New Zealand Has Smallest Working-Age Population Gain Since 2012

New Zealand posted the smallest increase in its working-age population in nine years last year, adding to signs of a labor shortage that could drive up wages and inflation. 

The number of residents aged 15 years and over who could work rose by 26,500 to slightly more than 4.1 million in 2021, Statistics New Zealand said Wednesday in Wellington. That’s the smallest gain since 2012 and compares to a 70,500 increase in 2020.

New Zealand Has Smallest Working-Age Population Gain Since 2012

New Zealand’s border has been closed to foreigners since March 2020, and the flood of citizens returning home during the first months of the Covid-19 pandemic has dried up. As labor shortages have begun to stoke wages and fuel faster inflation, the Reserve Bank has started to lift interest rates.

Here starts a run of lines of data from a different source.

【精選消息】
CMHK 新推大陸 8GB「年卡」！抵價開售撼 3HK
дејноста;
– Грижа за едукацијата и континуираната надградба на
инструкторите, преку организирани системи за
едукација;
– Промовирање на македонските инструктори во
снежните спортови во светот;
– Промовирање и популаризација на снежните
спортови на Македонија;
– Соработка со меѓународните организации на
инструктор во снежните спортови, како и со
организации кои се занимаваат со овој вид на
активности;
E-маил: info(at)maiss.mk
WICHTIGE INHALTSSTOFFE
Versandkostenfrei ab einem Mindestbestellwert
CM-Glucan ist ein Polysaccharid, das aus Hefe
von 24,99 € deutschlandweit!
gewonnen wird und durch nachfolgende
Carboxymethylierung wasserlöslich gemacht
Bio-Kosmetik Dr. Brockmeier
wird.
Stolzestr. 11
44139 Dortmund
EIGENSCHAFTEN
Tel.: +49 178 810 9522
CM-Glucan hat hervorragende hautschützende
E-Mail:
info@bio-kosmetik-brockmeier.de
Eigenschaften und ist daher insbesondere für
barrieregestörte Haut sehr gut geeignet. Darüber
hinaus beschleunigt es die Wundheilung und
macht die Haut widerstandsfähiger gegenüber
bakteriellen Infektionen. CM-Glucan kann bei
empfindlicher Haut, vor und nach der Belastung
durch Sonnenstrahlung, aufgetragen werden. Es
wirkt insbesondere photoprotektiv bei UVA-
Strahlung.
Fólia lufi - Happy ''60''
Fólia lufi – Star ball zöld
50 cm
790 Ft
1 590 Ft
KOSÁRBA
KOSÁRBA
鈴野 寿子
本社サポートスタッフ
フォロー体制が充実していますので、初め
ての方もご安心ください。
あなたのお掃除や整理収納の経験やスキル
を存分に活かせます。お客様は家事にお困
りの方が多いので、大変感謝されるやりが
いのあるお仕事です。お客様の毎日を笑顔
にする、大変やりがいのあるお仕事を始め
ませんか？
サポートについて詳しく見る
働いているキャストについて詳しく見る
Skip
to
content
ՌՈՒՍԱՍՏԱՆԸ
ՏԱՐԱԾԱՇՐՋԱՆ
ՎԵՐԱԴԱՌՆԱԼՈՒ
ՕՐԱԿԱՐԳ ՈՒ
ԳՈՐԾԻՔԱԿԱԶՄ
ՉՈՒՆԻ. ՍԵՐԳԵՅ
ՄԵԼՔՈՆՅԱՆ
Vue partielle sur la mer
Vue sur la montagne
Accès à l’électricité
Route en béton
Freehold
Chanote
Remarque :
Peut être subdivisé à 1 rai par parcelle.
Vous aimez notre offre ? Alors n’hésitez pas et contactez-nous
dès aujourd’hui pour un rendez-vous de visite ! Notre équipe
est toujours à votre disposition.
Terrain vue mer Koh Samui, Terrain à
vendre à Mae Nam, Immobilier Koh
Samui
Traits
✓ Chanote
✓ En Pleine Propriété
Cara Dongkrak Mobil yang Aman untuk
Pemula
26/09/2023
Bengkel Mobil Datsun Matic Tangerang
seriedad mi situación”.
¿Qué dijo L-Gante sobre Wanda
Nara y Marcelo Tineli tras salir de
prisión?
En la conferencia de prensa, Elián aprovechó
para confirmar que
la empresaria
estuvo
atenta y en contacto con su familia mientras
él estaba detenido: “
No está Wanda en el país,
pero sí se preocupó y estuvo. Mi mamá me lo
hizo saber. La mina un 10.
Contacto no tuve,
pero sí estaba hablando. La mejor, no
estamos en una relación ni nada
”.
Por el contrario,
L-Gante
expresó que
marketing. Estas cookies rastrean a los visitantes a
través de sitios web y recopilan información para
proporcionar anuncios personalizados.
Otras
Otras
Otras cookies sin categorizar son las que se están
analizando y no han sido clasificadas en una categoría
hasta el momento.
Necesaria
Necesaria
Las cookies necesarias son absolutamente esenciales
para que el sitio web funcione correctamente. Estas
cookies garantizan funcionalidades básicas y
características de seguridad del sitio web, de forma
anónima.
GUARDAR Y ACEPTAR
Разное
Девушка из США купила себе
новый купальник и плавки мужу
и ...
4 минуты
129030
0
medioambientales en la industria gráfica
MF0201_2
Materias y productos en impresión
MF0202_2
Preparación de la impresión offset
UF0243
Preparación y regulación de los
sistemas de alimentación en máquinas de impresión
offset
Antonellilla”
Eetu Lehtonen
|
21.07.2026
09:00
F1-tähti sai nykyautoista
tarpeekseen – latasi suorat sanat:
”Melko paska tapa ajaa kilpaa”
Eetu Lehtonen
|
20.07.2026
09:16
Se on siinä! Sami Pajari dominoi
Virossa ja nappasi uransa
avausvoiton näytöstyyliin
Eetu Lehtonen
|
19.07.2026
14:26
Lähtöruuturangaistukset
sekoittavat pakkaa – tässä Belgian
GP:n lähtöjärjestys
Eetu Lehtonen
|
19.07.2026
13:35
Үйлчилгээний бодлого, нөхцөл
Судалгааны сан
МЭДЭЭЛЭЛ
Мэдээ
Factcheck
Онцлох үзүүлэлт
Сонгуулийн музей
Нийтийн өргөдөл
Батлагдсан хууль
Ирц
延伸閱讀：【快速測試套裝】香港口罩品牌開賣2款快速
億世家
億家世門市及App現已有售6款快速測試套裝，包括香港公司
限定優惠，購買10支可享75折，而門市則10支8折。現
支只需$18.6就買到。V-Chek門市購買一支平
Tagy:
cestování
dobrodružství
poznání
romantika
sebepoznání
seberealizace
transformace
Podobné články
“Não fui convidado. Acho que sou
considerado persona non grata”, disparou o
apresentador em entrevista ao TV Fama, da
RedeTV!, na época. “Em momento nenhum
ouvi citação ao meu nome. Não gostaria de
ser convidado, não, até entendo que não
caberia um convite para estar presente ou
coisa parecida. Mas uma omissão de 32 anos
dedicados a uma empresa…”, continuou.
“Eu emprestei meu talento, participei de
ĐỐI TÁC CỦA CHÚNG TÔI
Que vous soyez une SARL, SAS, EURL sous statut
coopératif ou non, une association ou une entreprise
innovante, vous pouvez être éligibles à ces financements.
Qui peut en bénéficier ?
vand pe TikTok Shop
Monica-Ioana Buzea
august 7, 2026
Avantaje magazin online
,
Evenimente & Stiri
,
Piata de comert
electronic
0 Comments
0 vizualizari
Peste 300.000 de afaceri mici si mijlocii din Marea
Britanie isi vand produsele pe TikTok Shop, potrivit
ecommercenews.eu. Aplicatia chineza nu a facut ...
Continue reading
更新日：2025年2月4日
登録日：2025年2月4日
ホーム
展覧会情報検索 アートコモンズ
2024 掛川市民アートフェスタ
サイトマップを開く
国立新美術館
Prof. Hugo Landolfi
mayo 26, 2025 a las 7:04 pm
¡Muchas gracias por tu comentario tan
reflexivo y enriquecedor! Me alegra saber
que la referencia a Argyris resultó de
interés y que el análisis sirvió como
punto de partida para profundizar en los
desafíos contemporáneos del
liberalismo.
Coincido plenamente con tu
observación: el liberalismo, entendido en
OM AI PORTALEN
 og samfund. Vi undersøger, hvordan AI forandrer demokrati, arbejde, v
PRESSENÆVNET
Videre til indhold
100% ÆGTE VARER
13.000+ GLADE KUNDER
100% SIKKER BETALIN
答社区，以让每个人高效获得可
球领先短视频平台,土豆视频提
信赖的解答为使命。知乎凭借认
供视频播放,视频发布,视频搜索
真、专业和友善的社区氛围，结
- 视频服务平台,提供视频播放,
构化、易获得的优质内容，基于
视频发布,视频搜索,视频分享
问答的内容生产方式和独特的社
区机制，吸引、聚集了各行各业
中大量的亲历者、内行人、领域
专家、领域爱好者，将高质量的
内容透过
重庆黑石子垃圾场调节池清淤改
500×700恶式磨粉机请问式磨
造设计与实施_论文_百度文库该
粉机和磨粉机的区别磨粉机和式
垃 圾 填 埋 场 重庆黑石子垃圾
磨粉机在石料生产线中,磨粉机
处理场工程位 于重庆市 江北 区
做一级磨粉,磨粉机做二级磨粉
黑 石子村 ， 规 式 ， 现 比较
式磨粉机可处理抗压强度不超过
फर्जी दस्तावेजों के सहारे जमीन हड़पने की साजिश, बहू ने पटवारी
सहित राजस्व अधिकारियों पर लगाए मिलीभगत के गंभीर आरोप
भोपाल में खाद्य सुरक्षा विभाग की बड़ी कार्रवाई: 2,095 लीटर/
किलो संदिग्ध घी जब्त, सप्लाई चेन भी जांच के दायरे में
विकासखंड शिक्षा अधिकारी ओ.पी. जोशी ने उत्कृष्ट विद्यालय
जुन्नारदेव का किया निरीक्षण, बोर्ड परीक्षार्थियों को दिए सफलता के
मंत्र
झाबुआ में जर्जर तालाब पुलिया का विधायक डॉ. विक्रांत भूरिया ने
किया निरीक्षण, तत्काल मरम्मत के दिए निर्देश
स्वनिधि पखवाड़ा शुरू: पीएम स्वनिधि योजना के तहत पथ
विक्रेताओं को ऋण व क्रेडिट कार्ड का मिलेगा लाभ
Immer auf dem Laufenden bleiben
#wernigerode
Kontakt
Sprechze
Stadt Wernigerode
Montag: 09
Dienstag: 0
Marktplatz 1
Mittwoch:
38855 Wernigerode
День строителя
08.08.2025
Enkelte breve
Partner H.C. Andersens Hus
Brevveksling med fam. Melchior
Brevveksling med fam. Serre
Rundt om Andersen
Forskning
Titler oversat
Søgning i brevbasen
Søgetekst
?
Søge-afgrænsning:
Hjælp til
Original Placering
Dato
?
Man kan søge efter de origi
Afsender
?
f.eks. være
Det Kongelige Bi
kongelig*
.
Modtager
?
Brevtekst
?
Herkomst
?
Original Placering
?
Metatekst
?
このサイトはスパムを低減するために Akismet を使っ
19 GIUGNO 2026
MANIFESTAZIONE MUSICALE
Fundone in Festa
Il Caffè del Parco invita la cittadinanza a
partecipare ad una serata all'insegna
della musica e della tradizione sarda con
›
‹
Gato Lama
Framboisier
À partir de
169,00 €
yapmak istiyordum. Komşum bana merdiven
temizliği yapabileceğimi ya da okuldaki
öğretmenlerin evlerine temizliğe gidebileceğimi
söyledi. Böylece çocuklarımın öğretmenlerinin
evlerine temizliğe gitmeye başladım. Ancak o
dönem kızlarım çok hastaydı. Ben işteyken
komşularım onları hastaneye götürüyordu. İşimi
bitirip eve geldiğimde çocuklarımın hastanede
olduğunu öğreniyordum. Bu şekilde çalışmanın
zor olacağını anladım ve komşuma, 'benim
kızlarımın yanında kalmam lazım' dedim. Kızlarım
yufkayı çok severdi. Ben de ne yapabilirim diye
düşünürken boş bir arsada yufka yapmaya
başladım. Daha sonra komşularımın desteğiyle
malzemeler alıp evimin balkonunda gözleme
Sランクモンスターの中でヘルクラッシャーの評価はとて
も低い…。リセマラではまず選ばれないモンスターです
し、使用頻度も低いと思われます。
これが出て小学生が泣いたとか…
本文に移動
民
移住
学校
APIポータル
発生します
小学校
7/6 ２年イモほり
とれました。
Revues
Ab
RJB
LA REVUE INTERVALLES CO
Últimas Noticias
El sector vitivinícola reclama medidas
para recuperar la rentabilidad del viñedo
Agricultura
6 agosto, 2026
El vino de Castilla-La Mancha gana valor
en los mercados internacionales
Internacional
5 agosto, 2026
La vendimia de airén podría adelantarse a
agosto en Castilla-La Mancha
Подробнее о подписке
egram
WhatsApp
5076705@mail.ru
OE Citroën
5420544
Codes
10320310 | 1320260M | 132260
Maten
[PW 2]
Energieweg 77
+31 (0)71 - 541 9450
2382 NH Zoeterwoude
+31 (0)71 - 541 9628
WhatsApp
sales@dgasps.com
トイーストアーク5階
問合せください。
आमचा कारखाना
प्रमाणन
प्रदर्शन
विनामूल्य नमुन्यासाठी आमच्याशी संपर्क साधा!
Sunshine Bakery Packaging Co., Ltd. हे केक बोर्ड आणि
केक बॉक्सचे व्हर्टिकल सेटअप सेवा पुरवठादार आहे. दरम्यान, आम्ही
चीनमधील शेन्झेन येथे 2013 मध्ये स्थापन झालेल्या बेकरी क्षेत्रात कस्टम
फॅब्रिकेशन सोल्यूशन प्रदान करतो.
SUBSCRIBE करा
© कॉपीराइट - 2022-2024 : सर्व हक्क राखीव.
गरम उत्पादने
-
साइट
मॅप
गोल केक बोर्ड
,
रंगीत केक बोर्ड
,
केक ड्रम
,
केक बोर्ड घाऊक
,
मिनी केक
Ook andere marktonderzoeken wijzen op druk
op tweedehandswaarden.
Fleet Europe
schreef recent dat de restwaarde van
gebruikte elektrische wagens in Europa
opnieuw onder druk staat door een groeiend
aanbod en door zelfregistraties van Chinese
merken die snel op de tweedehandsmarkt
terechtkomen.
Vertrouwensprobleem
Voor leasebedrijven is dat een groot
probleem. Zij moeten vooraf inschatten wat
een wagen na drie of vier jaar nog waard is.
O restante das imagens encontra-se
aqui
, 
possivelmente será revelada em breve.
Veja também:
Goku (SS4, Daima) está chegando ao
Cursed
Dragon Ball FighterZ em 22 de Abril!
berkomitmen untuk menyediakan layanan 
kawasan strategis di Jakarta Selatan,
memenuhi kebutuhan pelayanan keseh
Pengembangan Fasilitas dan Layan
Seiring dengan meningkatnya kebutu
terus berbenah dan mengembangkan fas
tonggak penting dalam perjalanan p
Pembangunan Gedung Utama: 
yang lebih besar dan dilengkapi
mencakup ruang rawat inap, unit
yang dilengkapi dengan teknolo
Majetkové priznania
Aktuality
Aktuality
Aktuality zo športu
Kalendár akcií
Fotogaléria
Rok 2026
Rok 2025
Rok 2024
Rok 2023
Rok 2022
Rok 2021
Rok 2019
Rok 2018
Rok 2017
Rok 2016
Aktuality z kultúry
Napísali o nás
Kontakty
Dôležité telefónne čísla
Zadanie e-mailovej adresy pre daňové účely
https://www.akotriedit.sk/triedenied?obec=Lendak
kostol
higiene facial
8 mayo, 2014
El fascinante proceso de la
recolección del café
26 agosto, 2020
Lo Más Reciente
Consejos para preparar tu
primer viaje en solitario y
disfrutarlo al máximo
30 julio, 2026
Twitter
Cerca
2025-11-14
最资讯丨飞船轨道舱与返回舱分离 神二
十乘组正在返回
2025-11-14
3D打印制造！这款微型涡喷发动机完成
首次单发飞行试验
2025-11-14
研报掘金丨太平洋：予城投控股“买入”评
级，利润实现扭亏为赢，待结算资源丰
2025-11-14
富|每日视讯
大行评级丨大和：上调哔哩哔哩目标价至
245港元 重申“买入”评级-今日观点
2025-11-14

“If there’s a business out there that can’t get imported labor they are competing in the domestic labor pool to fill those vacancies, so most certainly it is contributing to tightness in the labor market,” said Miles Workman, a senior economist at ANZ Bank New Zealand in Wellington. “Covid has actually turned out to be much more of a supply shock and therefore an inflationary shock, and that includes wages.”

The RBNZ increased the official cash rate twice in the final quarter of 2020 and signaled in November it will need to tighten policy more quickly than previously expected.  

The central bank projected the working-age population would increase by 32,000 in 2021 and by 40,000 this year. It saw the jobless rate dropping to 3.2% in the fourth quarter of 2020 from 3.4% three months earlier.

Workman said the risks to price pressures in the economy are to the upside, and could get exacerbated if Omicron enters the country and prompts people to drop out of the labor market. Still, there are offsetting downside risks to demand and economic growth that the RBNZ will need to take into account when setting policy, he said.